[Opening DATA FOR THIS TASK section]
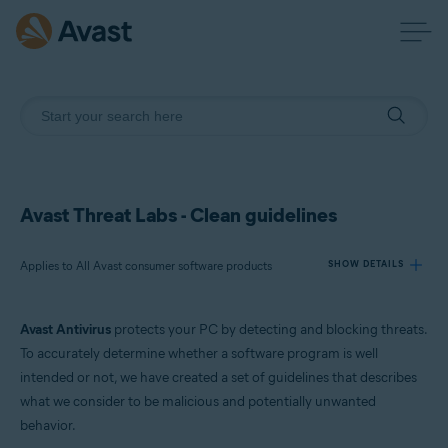
Avast Threat Labs - Clean guidelines
Applies to All Avast consumer software products
SHOW DETAILS
Avast Antivirus
protects your PC by detecting and blocking threats.
Products:
To accurately determine whether a software program is well
All Avast consumer software products
intended or not, we have created a set of guidelines that describes
what we consider to be malicious and potentially unwanted
Operating systems:
behavior.
All supported platforms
[Closing DATA FOR THIS TASK section]
-- WHAT THE TASK ASKS --
Go through the entries above and report every line in which the word "software" appears.

-- OUTPUT --
Applies to All Avast consumer software products
To accurately determine whether a software program is well
All Avast consumer software products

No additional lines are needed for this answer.